3.4 Ten aanzien van de vermeende overwaarde van de woning acht het hof verwijtbaar dat [appellant sub 1] en [appellante sub 2] het bedrag van ongeveer € 31.000,-- hebben aangewend om daarmee schulden aan familie/bekenden af te lossen, terwijl deze schulden niet vermeld stonden op de op dat moment reeds ingediende verklaring ex artikel 285 lid 1 onder e Faillissementswet. [appellant sub 1] en [appellante sub 2] waren bovendien op de hoogte van het totale hypotheekbedrag, zoals dat was vermeld in voornoemde verklaring, en hadden behoren te begrijpen dat er nog een restschuld aan Fortis bestond en dat zij dit bedrag moesten aanwenden voor aflossing daarvan.
3.5 Ten slotte betrekt het hof in zijn oordeel dat [appellant sub 1] ter zitting van het hof heeft verklaard dat [appellante sub 2], ondanks het feit dat zij onder psychiatrische behandeling staat en zware medicijnen gebruikt, volledig op de hoogte was van de gewraakte handelingen en daarmee heeft ingestemd.

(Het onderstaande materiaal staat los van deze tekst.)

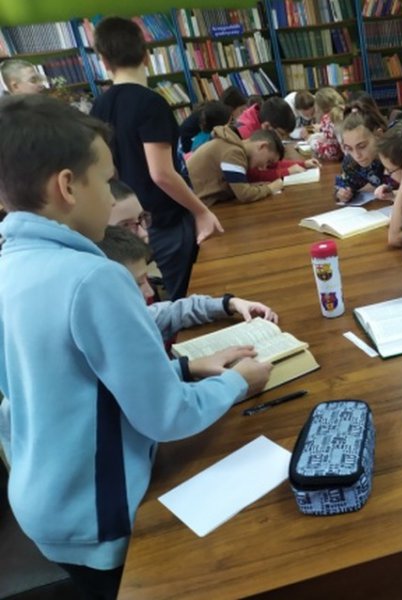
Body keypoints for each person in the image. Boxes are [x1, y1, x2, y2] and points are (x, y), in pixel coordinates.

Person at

3.6 Gelet op het vorenoverwogene is het hof van oordeel dat [appellant sub 1] en [appellante sub 2] niet te goeder trouw zijn geweest ten aanzien van het ontstaan en onbetaald laten van een groot deel van hun schuldenlast. Het verzoek van [appellant sub 1] en [appellante sub 2] toegelaten te worden tot de wettelijke schuldsaneringsregeling zal daarom worden afgewezen.
3.7 Alles overziende is het hof van oordeel dat het hoger beroep faalt. Van bijzondere omstandigheden op grond waarvan het verzoek desondanks zou moeten worden toegewezen is onvoldoende gebleken. Het vonnis waarvan beroep zal worden bekrachtigd.
4 De beslissing
Het hof, recht doende in hoger beroep:
bekrachtigt het vonnis van de rechtbank Arnhem van 19 februari 2007.
Dit arrest is gewezen door mrs. Van der Pol, Van der Kwaak en Spek en in tegenwoordigheid van de griffier uitgesproken ter openbare terechtzitting van 23 april 2007.